Он был тогда в Маульбронне, в последней из многих своих школ. Случай, под видом безличного покровительства герцога Вюртембергского, дал ему хорошее образование. В пятнадцать лет он знал латынь и греческий, разбирался в математике. Семейство, дивясь подменышу в своей среде, постановило, что все это образованье не к добру и только вред здоровью — будто только о его здоровье и пеклись. По правде говоря, в его учености они усматривали измену тому понятию, какое у Кеплеров по ошибке составилось о самих себе, — как о крепком бюргерском роде. То было время наибольшего их возвышения. Дед Себальд стал городским головой Вайльдерштадта, сын его Гарри, отец Кеплера, ненадолго воротясь из беспутных странствий, держал в Эльмендингине заезжий двор. Недолгий был зенит. Двор прогорел, Гарри Кеплер с семьей вернулся в Вайль, городской голова тем временем ввязался в темную тяжбу, которая его и разорила. Скоро Гарри снова отбыл, на сей раз во Фландрию, где пристал к наемникам герцога Альбы. С тех пор Иоганнес отца не видел. Дед Себальд стал его опекуном. Краснорожий старый развратник, Иоганнеса он считал чудным, чужим привоем.
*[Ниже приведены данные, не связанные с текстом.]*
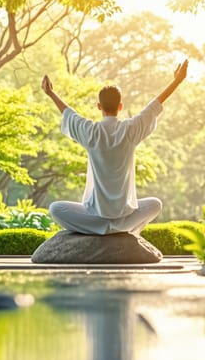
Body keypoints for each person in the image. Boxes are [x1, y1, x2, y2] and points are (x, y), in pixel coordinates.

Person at [40, 59, 188, 235]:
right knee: (155, 204)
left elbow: (68, 113)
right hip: (125, 216)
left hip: (94, 215)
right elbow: (154, 106)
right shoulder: (130, 130)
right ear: (120, 107)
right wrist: (176, 82)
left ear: (98, 107)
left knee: (56, 208)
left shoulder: (91, 132)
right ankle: (120, 229)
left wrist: (51, 93)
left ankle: (101, 229)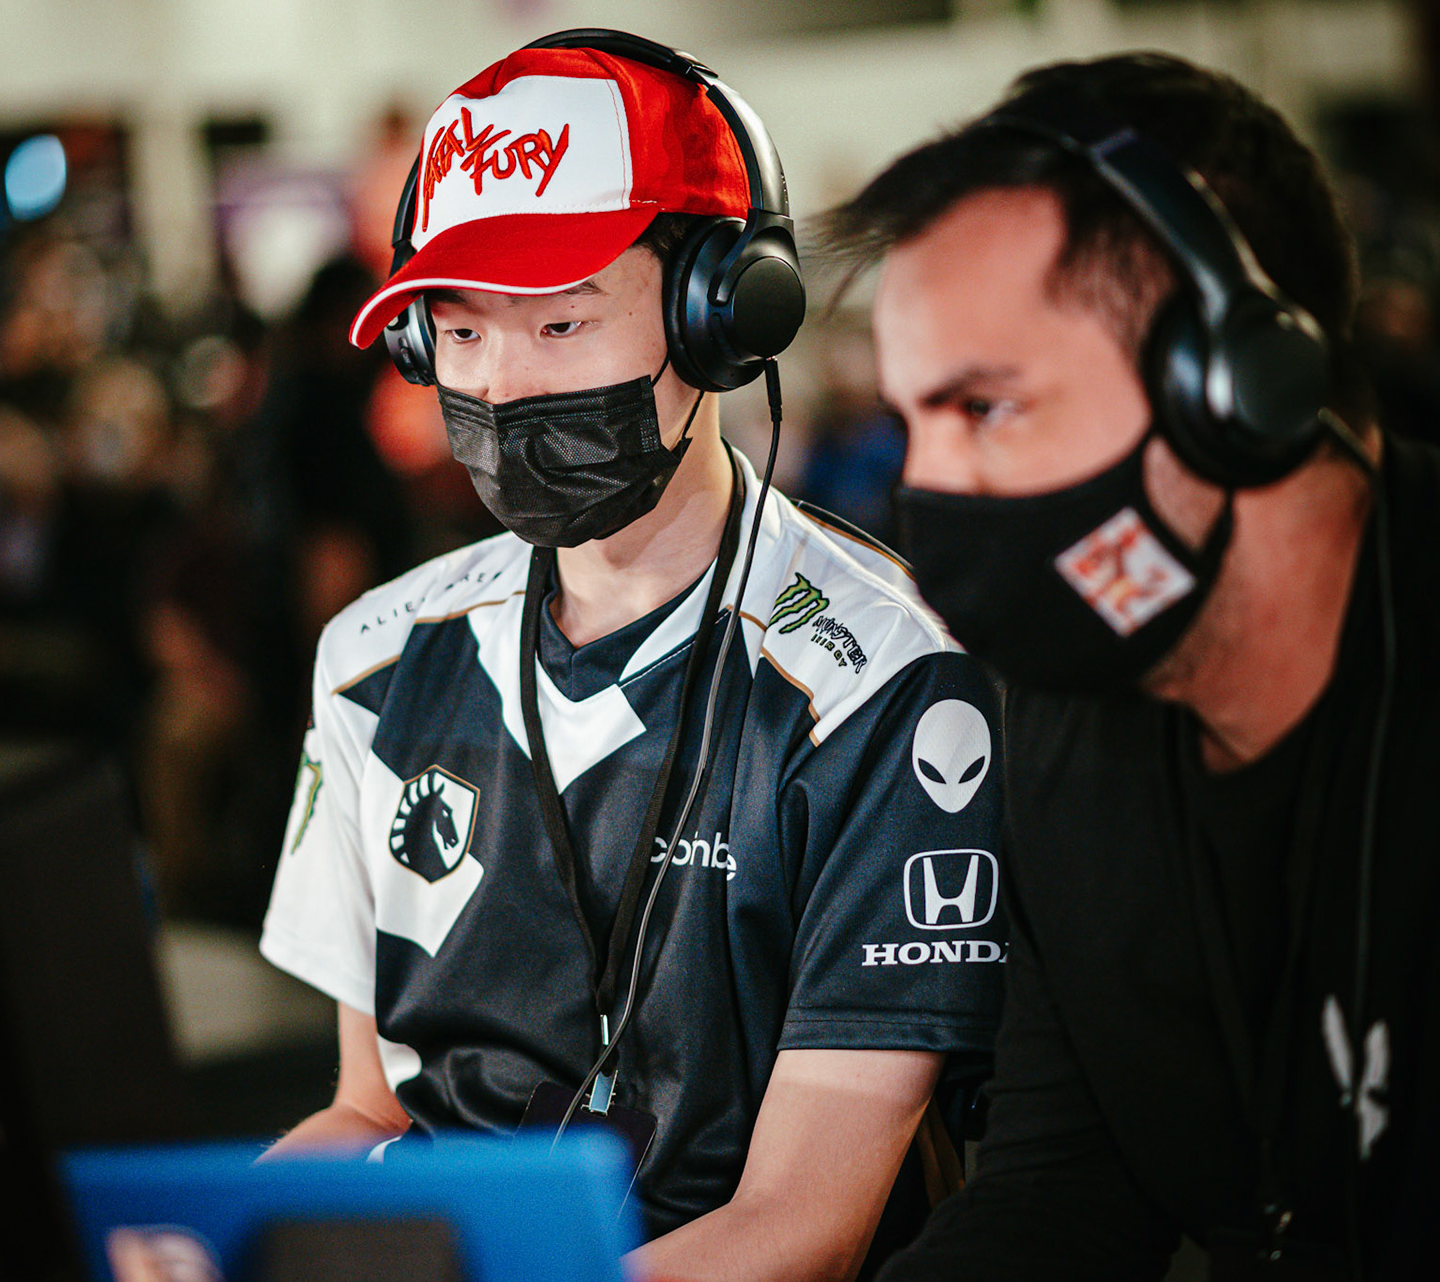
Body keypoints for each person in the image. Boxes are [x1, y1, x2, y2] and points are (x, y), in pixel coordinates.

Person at [825, 53, 1440, 1279]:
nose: (927, 487)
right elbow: (1057, 1186)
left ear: (1237, 387)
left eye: (986, 409)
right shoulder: (1061, 722)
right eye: (909, 421)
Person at [258, 31, 1005, 1279]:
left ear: (725, 314)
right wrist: (219, 1239)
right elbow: (370, 1110)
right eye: (461, 332)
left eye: (560, 323)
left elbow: (804, 1228)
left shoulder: (885, 683)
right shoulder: (373, 662)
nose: (501, 385)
В доме тогда было тесно. Брат Генрих, корявый, гугнивый, сестра Маргарет, маленький Кристоф, от которого никто и не ждал, что выживет, и трое не то четверо взрослых детей Себальда: отступник-иезуит Себальд-младший, запертый на чердаке в сифилисе и в бреду, тетя Кунигунда, которой уже тогда тайком подсыпал яду полоумный муж, и обреченная бедняжка Катарина — та любила все красивое, и вот теперь ходила побиралась. Все были заражены каким-то странным зудом, и что за шум они поднимали, закупоренные в маленьком вонючем доме! Всю жизнь мучил его шум в ушах — шум времени, как видно, эхо тех милых дней. И зрение плохое — тоже подарочек на память: о тумаках, какие ему отвешивали все кому ни лень, и даже младшие, если под рукой не оказывалось ничего достойней, когда хотелось отвести душу. Счастье? Да где же тут было найти место счастью?